# Few pics of my R34



## emperor_77 (Apr 11, 2009)

A few pics of the R34 GTR I recently bought. Most of you know the car I guess... 









































































...and one with the missus at Dover waiting for the ferry to leave for Dunkerque. See that grin? That's a GTR-grin! :chuckle:


----------



## Piggaz (Sep 5, 2002)

Very snazzy! How a GTR should look  Congrats!
Mod list?


----------



## gtrlux (Mar 8, 2006)

Looks fantastic, were thoses piccis taken in Lux?

Any engine pics?


----------



## MacGTR (Dec 31, 2006)

Those are some great pics of the car, the do it justice.

I can't believe it took so long for that car to sell, just ridiculous.

Enjoy it!


----------



## Daryl TunerLab (Jun 7, 2008)

Beautiful!

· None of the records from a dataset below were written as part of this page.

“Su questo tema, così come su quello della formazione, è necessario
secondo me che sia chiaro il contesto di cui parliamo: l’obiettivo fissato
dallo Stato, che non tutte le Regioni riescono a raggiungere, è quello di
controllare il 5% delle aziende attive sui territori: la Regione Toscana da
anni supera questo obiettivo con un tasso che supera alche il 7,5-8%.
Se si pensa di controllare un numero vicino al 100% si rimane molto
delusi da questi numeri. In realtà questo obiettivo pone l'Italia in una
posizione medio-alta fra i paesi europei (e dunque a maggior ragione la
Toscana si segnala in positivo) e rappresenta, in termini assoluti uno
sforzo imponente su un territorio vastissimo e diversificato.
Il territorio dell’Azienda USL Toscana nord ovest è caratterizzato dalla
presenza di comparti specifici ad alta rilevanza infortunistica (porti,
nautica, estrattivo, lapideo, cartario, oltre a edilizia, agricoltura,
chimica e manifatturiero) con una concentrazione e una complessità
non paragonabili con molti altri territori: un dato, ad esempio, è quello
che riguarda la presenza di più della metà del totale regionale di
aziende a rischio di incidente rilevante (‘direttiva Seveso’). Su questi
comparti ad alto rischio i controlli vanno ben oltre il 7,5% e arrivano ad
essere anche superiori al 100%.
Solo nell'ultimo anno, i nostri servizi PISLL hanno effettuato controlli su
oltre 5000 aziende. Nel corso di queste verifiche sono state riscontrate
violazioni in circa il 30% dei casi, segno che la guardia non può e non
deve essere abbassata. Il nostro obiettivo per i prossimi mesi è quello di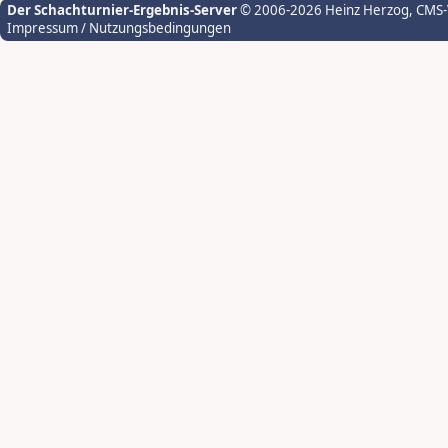
Der Schachturnier-Ergebnis-Server
© 2006-2026 Heinz Herzog
, CMS
Impressum / Nutzungsbedingungen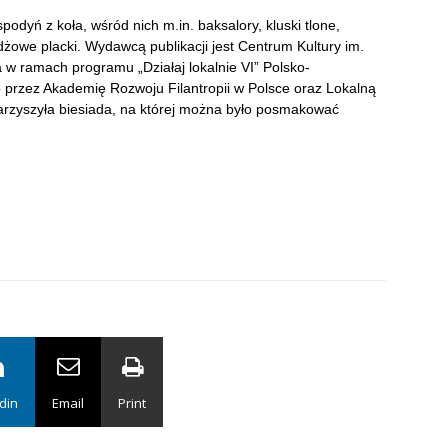
odyń z koła, wśród nich m.in. baksalory, kluski tlone,
dżowe placki. Wydawcą publikacji jest Centrum Kultury im.
 w ramach programu „Działaj lokalnie VI” Polsko-
 przez Akademię Rozwoju Filantropii w Polsce oraz Lokalną
arzyszyła biesiada, na której można było posmakować
din
Email
Print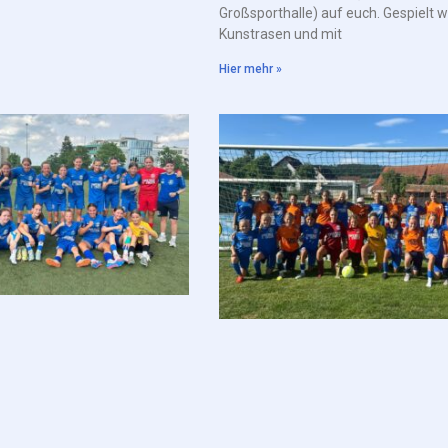
Großsporthalle) auf euch. Gespielt w
Kunstrasen und mit
Hier mehr »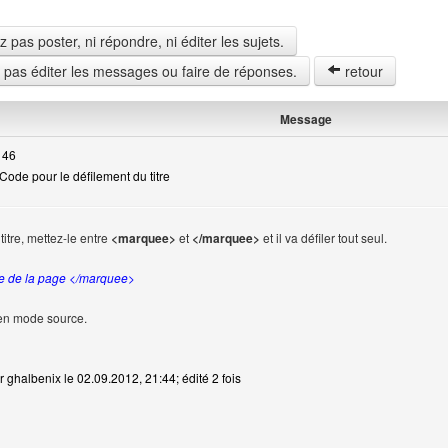
pas poster, ni répondre, ni éditer les sujets.
z pas éditer les messages ou faire de réponses.
retour
Message
 46
ode pour le défilement du titre
 titre, mettez-le entre
<marquee>
et
</marquee>
et il va défiler tout seul.
e de la page </marquee>
 en mode source.
r ghalbenix le 02.09.2012, 21:44; édité 2 fois
web de l'utilisateur: ghalbenix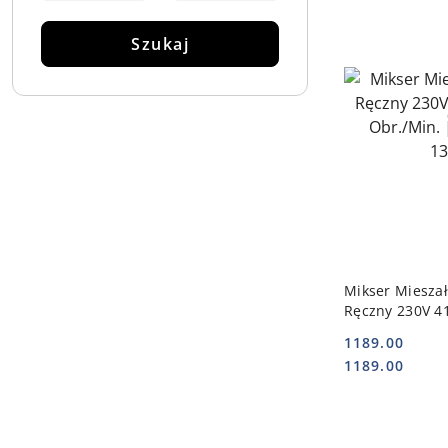
Szukaj
DO
Mikser Miesza
Ręczny 230V 
Obr./Min. | B
1189.00
Cena:
Cena:
1189.00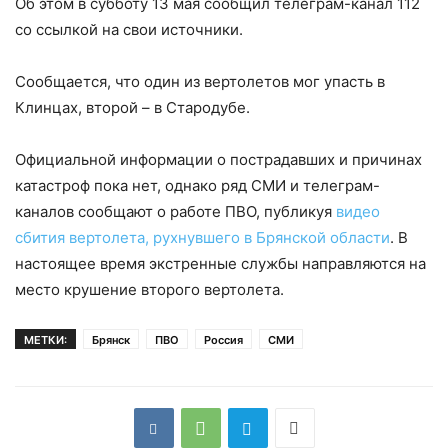
Об этом в субботу 13 мая сообщил телеграм-канал 112
со ссылкой на свои источники.
Сообщается, что один из вертолетов мог упасть в
Клинцах, второй – в Стародубе.
Официальной информации о пострадавших и причинах
катастроф пока нет, однако ряд СМИ и телеграм-
каналов сообщают о работе ПВО, публикуя
видео
сбития вертолета, рухнувшего в Брянской области
. В
настоящее время экстренные службы направляются на
место крушение второго вертолета.
МЕТКИ:
Брянск
ПВО
Россия
СМИ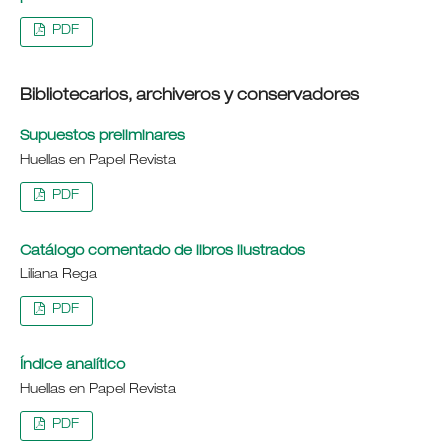
PDF
Bibliotecarios, archiveros y conservadores
Supuestos preliminares
Huellas en Papel Revista
PDF
Catálogo comentado de libros ilustrados
Liliana Rega
PDF
Índice analítico
Huellas en Papel Revista
PDF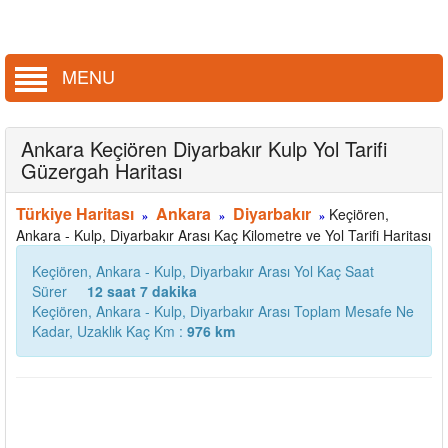
MENU
Ankara Keçiören Diyarbakır Kulp Yol Tarifi
Güzergah Haritası
Türkiye Haritası
Ankara
Diyarbakır
Keçiören,
»
»
»
Ankara - Kulp, Diyarbakır Arası Kaç Kilometre ve Yol Tarifi Haritası
Keçiören, Ankara - Kulp, Diyarbakır Arası Yol Kaç Saat
Sürer
12 saat 7 dakika
Keçiören, Ankara - Kulp, Diyarbakır Arası Toplam Mesafe Ne
Kadar, Uzaklık Kaç Km :
976 km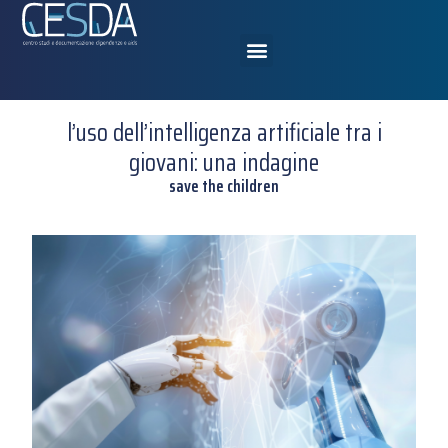
l’uso dell’intelligenza artificiale tra i
giovani: una indagine
save the children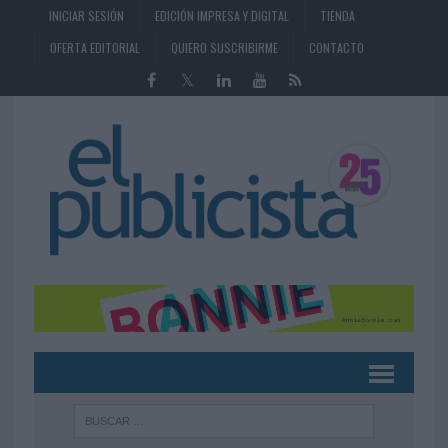
INICIAR SESIÓN
EDICIÓN IMPRESA Y DIGITAL
TIENDA
OFERTA EDITORIAL
QUIERO SUSCRIBIRME
CONTACTO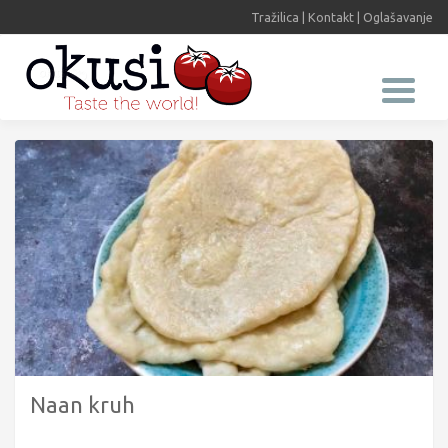
Tražilica
|
Kontakt
|
Oglašavanje
Naan kruh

I love everything about it.


----------



## rb26 (Aug 29, 2004)

Congratulations with the purchase:thumbsup:
A beautiful 34 with a good spec:smokin:



Terje.


----------



## emperor_77 (Apr 11, 2009)

Thanks, I'm also very happy I did it!

Pics where taken in Luxembourg close to my place, pics of the enginebay will follow, it has to be cleaned a little 

Specs are: 442 bhp on the wheels with GT-SS turbos, Tein coilovers with EDFC, Stoptech brakes and everything that goes with it... The list is very long, but there was only the best stuff going on the car.

I only wish it was already streetlegal here in Lux, so I could enjoy driving it in the sunny weather...


----------



## Kadir (Mar 23, 2008)

Nice buy! You must be properly chuffed!


----------



## emperor_77 (Apr 11, 2009)

I am!


----------



## minos (Sep 21, 2006)

after seeing the first picture in black and white i think the wheels on this awsome car should be silver! 

but anyways really nice car!


----------



## Wills_GunR33 (May 16, 2009)

stunning 34 great choice


----------



## SkylineGTRCy (Dec 14, 2008)

Great car mate, absolutely stunning!!!!:clap:


----------



## Sub Boy (Jan 28, 2008)

minos said:


> after seeing the first picture in black and white i think the wheels on this awsome car should be silver!
> 
> but anyways really nice car!


+1:thumbsup:


----------



## kennyc (Aug 25, 2005)

Love black GTR's - good purchase/spec


----------



## emperor_77 (Apr 11, 2009)

minos said:


> after seeing the first picture in black and white i think the wheels on this awsome car should be silver!


Don't know... Don't you think this would make the car look too common?


----------



## Sub Boy (Jan 28, 2008)

I think gold wheels belong on blue Subaru's.....

Having said that, you have a fantastic looking R34, I would watch out though....Your GF looks like she want's it! LOL!


----------



## emperor_77 (Apr 11, 2009)

Sub Boy said:


> I think gold wheels belong on blue Subaru's.....


:chuckle:

She already drove it and yes, she wants her own Skyline now! She likes the 32 a lot. :clap:


----------



## gtrlux (Mar 8, 2006)

emperor_77 said:


> :chuckle:
> 
> She already drove it and yes, she wants her own Skyline now! She likes the 32 a lot. :clap:


That's perfect, . . .I have a 900HP Drag R32 GTR for sale, would do her make-up in 10sec , after 400meters in the morning . . ROFLMAO:clap:


----------



## emperor_77 (Apr 11, 2009)

hrhrhrhrhrhr :chuckle:


----------



## olah.inc (Mar 11, 2009)

very nice!


----------



## englishrodder (Jun 28, 2006)

Hi Luc,
Missing the car.......:sadwavey::sadwavey:
Looks great


----------



## emperor_77 (Apr 11, 2009)

I can imagine that! But she's well!  I already changed the lights to LHD and I'm doing all that paperwork right now.

Wish I could keep the T26 GTR plate, the new plate doesn't look good on the front, it's too big... 

But I'm gonna change it in near future. 

I'll send you pictures of the beast when everything is done! :thumbsup:



Almost forgot it: You have to post some pictures of your rod!!! I think people here are very interested


----------



## emperor_77 (Apr 11, 2009)

had to add this one too, think it looks cool!


----------



## T04Z GTR (Dec 8, 2008)

Very Menacing looking indeed...:nervous:


----------



## Cliff J (Jan 8, 2008)

Very nice car, just quality  I saw this at Abbey motorsport at the end of June, I assume it was getting ready to go to its new owner then


----------



## emperor_77 (Apr 11, 2009)

T04Z GTR said:


> Very Menacing looking indeed...:nervous:


That's wat I was thinking aswell!


----------



## emperor_77 (Apr 11, 2009)

Cliff J said:


> Very nice car, just quality  I saw this at Abbey motorsport at the end of June, I assume it was getting ready to go to its new owner then


Yes it was! :thumbsup:


----------